More boards need to signal the importance of talent to the organisation and that means directors spending more time on the “people” issues.

    When was the last time your board had a conversation about people? A recent AICD Director’s Briefing on Board Oversight of Talent Strategies heard that boards needed to increase the focus to reflect the rising importance of human capital to value creation and strategy.

    Holly Kramer MAICD (Australia Post deputy chair, a non-executive director of Woolworths, AMP, GO Foundation and Southern Phone, and a Western Sydney University trustee) and Kathleen Bailey-Lord FAICD (a director of Melbourne Water and QBE ANZ) said finding, developing, keeping and properly rewarding talent requires more attention.

    “How often do we really put people at the centre of the business?” asked Kramer, who as CEO of retailer Best&Less from 2012 to 2015, led a turnaround with a focus on people and culture.

    “Over the past 20 years, the assets on corporate balance sheets have swung from roughly 80 per cent physical assets to predominately intangibles, where most assets are now generated by human capital such as intellectual property, brands and trademarks. So it’s more than just a slogan when we say that people are our most valuable asset.”

    The recent Cricket Australia crisis also underscored the importance of adequate board oversight of culture and people.

    Boards have reflected this change through board committee names, said Kramer. Out with the remuneration committee of old and in with people and performance or people, strategy and culture. “They have evolved to have a much broader remit than just nominations and remuneration. That speaks to the fact that boards now must monitor culture, monitor talent and the future of their human capital,” said Kramer who chairs the Woolworths People and Performance Committee.
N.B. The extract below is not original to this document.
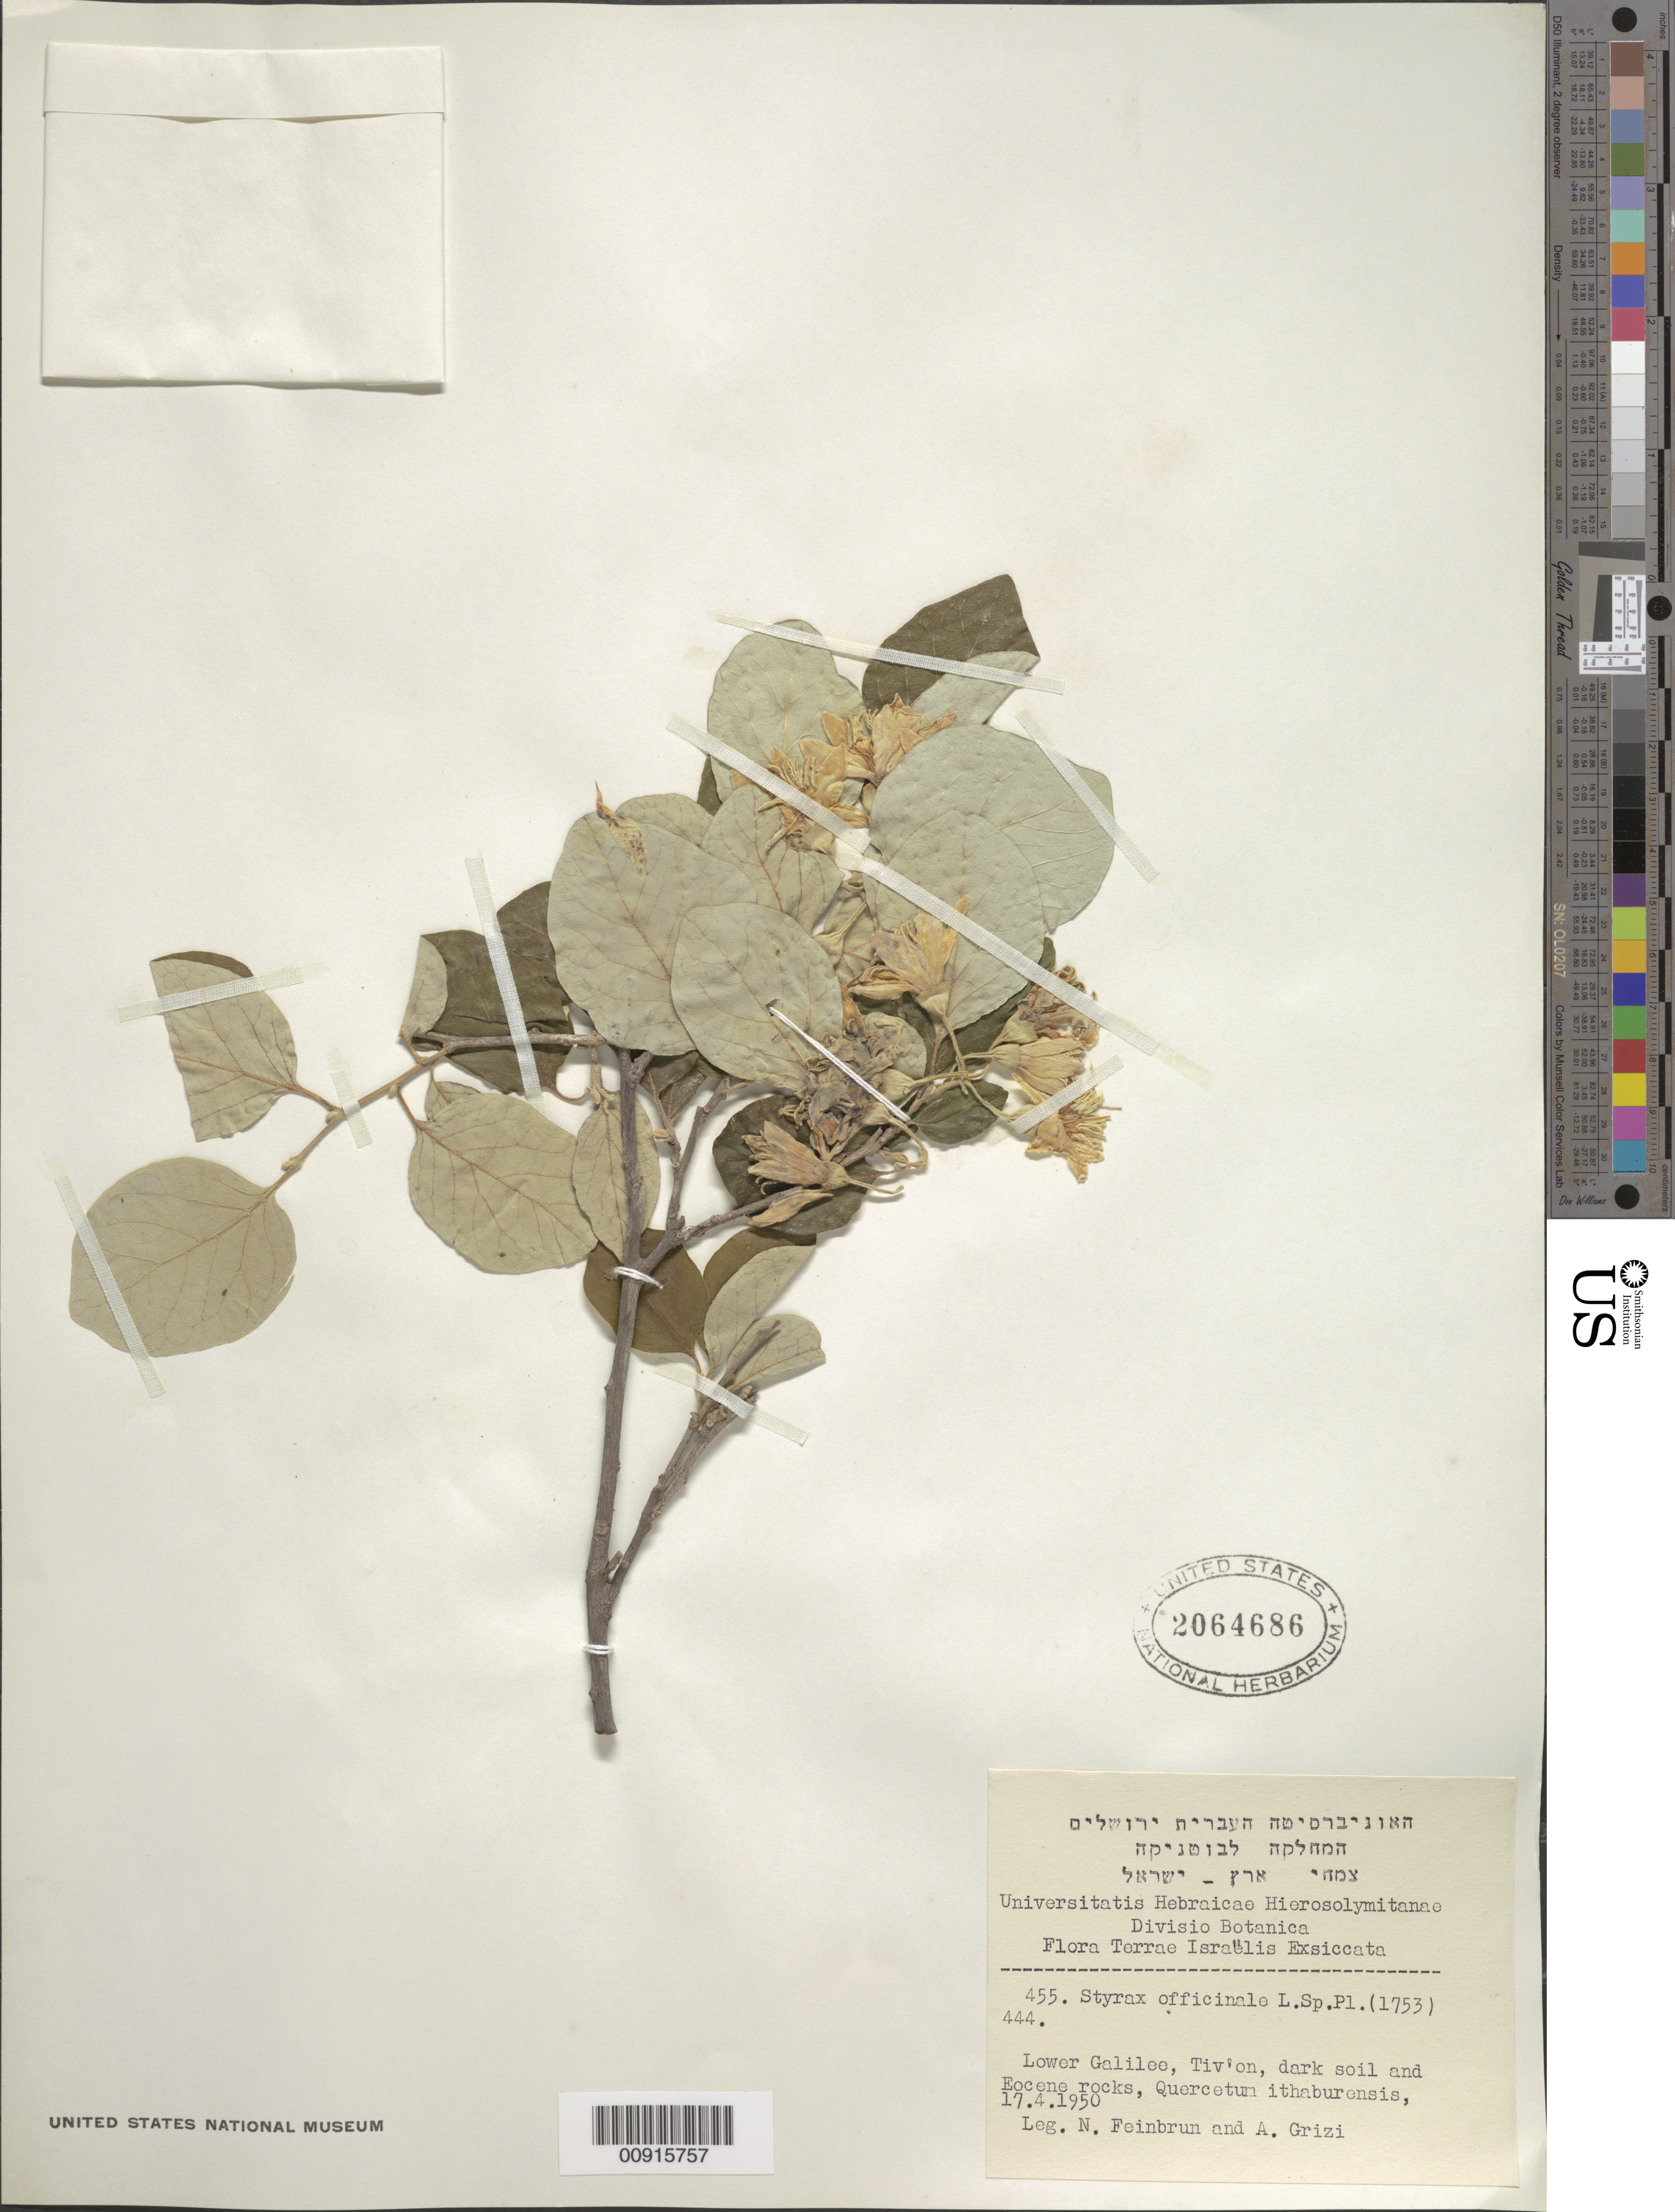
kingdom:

    For boards, talent should be widely discussed. This is no longer something you can just fob off to the HR department.

    Kathleen Bailey-Lord FAICD

    Bailey-Lord chairs the relevant committees at Melbourne Water and QBE ANZ. A director for more than a decade, it still surprises her that boards don’t pay more attention to talent.

    “For boards, talent should be widely discussed. In many organisations, there’s a lot of talk of governance and a huge focus on the financials and so forth. Sometimes you have to be the person on the board who drives that discussion. This is no longer something you can just fob off to the HR department. It is no longer [enough], at a board level, [to] merely deal with the remuneration side of things. Remuneration is merely an outcome. It is important to take a strategic HR perspective.”

    “A people strategy should be at the forefront of the CEO’s mind; if it’s not, it’s something the board should be asking for,” said Kramer. “Culture is too important for the board to limit their exposure to the boardroom only.”

    Basic ways boards can improve their oversight of talent include:

    • Reviewing board committee charters and the board agenda for the year;
    • Determining when to talk about talent development and succession;
    • Allocating regular time in strategy sessions to ensure it’s part of the discussion.

    Kramer and Bailey-Lord outlined approaches for directors to keep in touch with issues when not inside the organisation day-to-day; and also to keep an eye on data such as attrition rates, safety, engagement surveys, cultural pulses, bullying and harassment and asking questions. Bailey-Lord said it is important there are key performance indicators around talent development throughout the organisation.

    Four quick questions

    1. What is the talent strategy that supports our business?
    2. Which trends are affecting our organisation’s talent and how is this affecting our strategy?
    3. How are we developing our talent to produce strong candidates for succession to executive positions and throughout the organisation?
    4. How do we use corporate governance principles and practices to address succession?